Exercise description -
Using the entries that follow, collect the lines where the word "sample" appears.

--- Data shown Enclosed Below ---

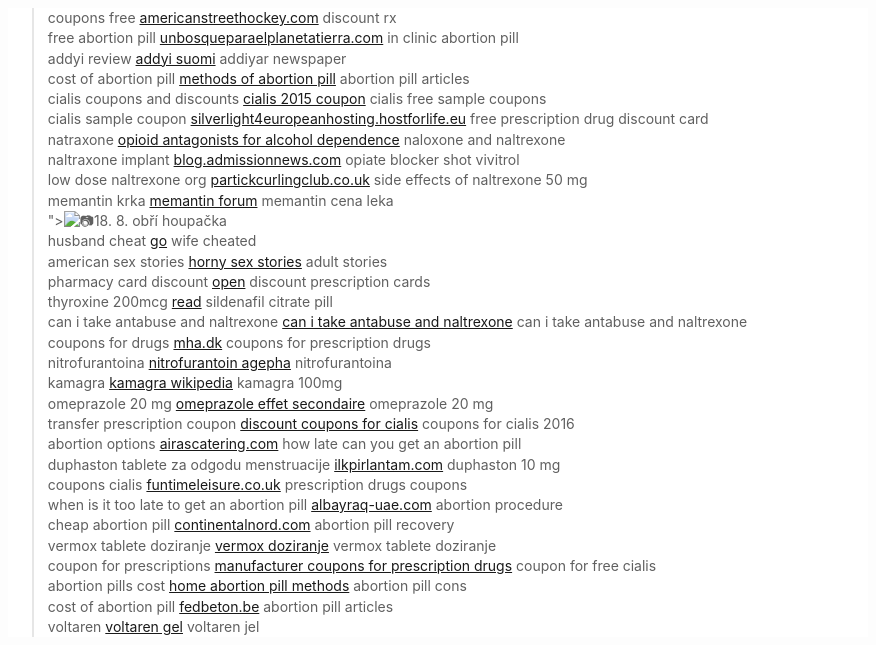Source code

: > coupons free [americanstreethockey.com](https://web.archive.org/web/20201203063117/http://www.americanstreethockey.com/history.php) discount rx  
> free abortion pill [unbosqueparaelplanetatierra.com](https://web.archive.org/web/20201203063117/http://www.unbosqueparaelplanetatierra.com/frm/FichaNoticia.aspx?id=115&Idioma=E&Actual=0&NPagina=1) in clinic abortion pill  
> addyi review [addyi suomi](https://web.archive.org/web/20201203063117/http://www.avonotakaronetwork.co.nz/blog/page/addiyan-chuk-chuk-1FQ) addiyar newspaper  
> cost of abortion pill [methods of abortion pill](https://web.archive.org/web/20201203063117/http://www.fedbeton.be/menu.asp?id=1&lng=nl&m=0) abortion pill articles  
> cialis coupons and discounts [cialis 2015 coupon](https://web.archive.org/web/20201203063117/http://www.activeslo.com/offer.asp?ID=34) cialis free sample coupons  
> cialis sample coupon [silverlight4europeanhosting.hostforlife.eu](https://web.archive.org/web/20201203063117/http://silverlight4europeanhosting.hostforlife.eu/its.aspx?category=cialis-coupon) free prescription drug discount card  
> natraxone [opioid antagonists for alcohol dependence](https://web.archive.org/web/20201203063117/http://www.floridafriendlyplants.com/Blog/page/how-to-get-naltrexone-2I2.aspx) naloxone and naltrexone  
> naltraxone implant [blog.admissionnews.com](https://web.archive.org/web/20201203063117/http://blog.admissionnews.com/page/neltrexone-wcaprnaatd.aspx) opiate blocker shot vivitrol  
> low dose naltrexone org [partickcurlingclub.co.uk](https://web.archive.org/web/20201203063117/http://www.partickcurlingclub.co.uk/page/revia-tablets-petllwxw.aspx) side effects of naltrexone 50 mg  
> memantin krka [memantin forum](https://web.archive.org/web/20201203063117/http://amninghvorvikan.site/memantin-amning.asp) memantin cena leka  
> "\>![📷](http://sport-jedlova.cz/gfx/ik_fotoaparat.gif)18. 8. obří houpačka   
> husband cheat [go](https://web.archive.org/web/20201203063117/http://www.riaservicesblog.net/Blog/page/women-who-cheat-on-relationships.aspx) wife cheated  
> american sex stories [horny sex stories](https://web.archive.org/web/20201203063117/http://myjustliving.com/page/forced-sex-with-siblings-stories.aspx) adult stories  
> pharmacy card discount [open](https://web.archive.org/web/20201203063117/http://sonoworries.com/sonoworries.com/be/coupons) discount prescription cards  
> thyroxine 200mcg [read](https://web.archive.org/web/20201203063117/http://blog.tgworkshop.net/) sildenafil citrate pill  
> can i take antabuse and naltrexone [can i take antabuse and naltrexone](https://web.archive.org/web/20201203063117/http://canitake.net/antabuse/and-naltrexone) can i take antabuse and naltrexone  
> coupons for drugs [mha.dk](https://web.archive.org/web/20201203063117/http://www.mha.dk/page/Free-Prescription-Discount-Cards) coupons for prescription drugs  
> nitrofurantoina [nitrofurantoin agepha](https://web.archive.org/web/20201203063117/http://www.f6finserve.com/blog/page/nitrofurantoin-doziranje-G7F.aspx) nitrofurantoina  
> kamagra [kamagra wikipedia](https://web.archive.org/web/20201203063117/http://www.sigridw.com/blog/page/kamagra-100mg-98D) kamagra 100mg  
> omeprazole 20 mg [omeprazole effet secondaire](https://web.archive.org/web/20201203063117/http://www.onlineseoanalyzer.com/blog/page/omeprazole-posologie-GYS.aspx) omeprazole 20 mg  
> transfer prescription coupon [discount coupons for cialis](https://web.archive.org/web/20201203063117/http://www.albayraq-uae.com/contact.php) coupons for cialis 2016  
> abortion options [airascatering.com](https://web.archive.org/web/20201203063117/http://airascatering.com/index.php?id_apartado=11) how late can you get an abortion pill  
> duphaston tablete za odgodu menstruacije [ilkpirlantam.com](https://web.archive.org/web/20201203063117/http://www.ilkpirlantam.com/page/duphaston-iskustva-CE9) duphaston 10 mg  
> coupons cialis [funtimeleisure.co.uk](https://web.archive.org/web/20201203063117/http://www.funtimeleisure.co.uk/events.asp) prescription drugs coupons  
> when is it too late to get an abortion pill [albayraq-uae.com](https://web.archive.org/web/20201203063117/http://www.albayraq-uae.com/about.php?id=11) abortion procedure  
> cheap abortion pill [continentalnord.com](https://web.archive.org/web/20201203063117/http://www.continentalnord.com/index.asp) abortion pill recovery  
> vermox tablete doziranje [vermox doziranje](https://web.archive.org/web/20201203063117/http://blog.dotnetnerd.dk/page/vermox-suspenzija-M7G.aspx) vermox tablete doziranje  
> coupon for prescriptions [manufacturer coupons for prescription drugs](https://web.archive.org/web/20201203063117/http://www.fedbeton.be/menu.asp?id=11&lng=nl&m=0) coupon for free cialis  
> abortion pills cost [home abortion pill methods](https://web.archive.org/web/20201203063117/http://www.agama-rc.com/news_detail.php?n_id=95) abortion pill cons  
> cost of abortion pill [fedbeton.be](https://web.archive.org/web/20201203063117/http://www.fedbeton.be/menu.asp?id=1&lng=nl&m=0) abortion pill articles  
> voltaren [voltaren gel](https://web.archive.org/web/20201203063117/http://www.bilie.org/blogengine/page/voltaren-jel-2HS.aspx) voltaren jel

--- End of Enclosed Data shown ---

Written answer -
> cialis coupons and discounts [cialis 2015 coupon](https://web.archive.org/web/20201203063117/http://www.activeslo.com/offer.asp?ID=34) cialis free sample coupons  
> cialis sample coupon [silverlight4europeanhosting.hostforlife.eu](https://web.archive.org/web/20201203063117/http://silverlight4europeanhosting.hostforlife.eu/its.aspx?category=cialis-coupon) free prescription drug discount card  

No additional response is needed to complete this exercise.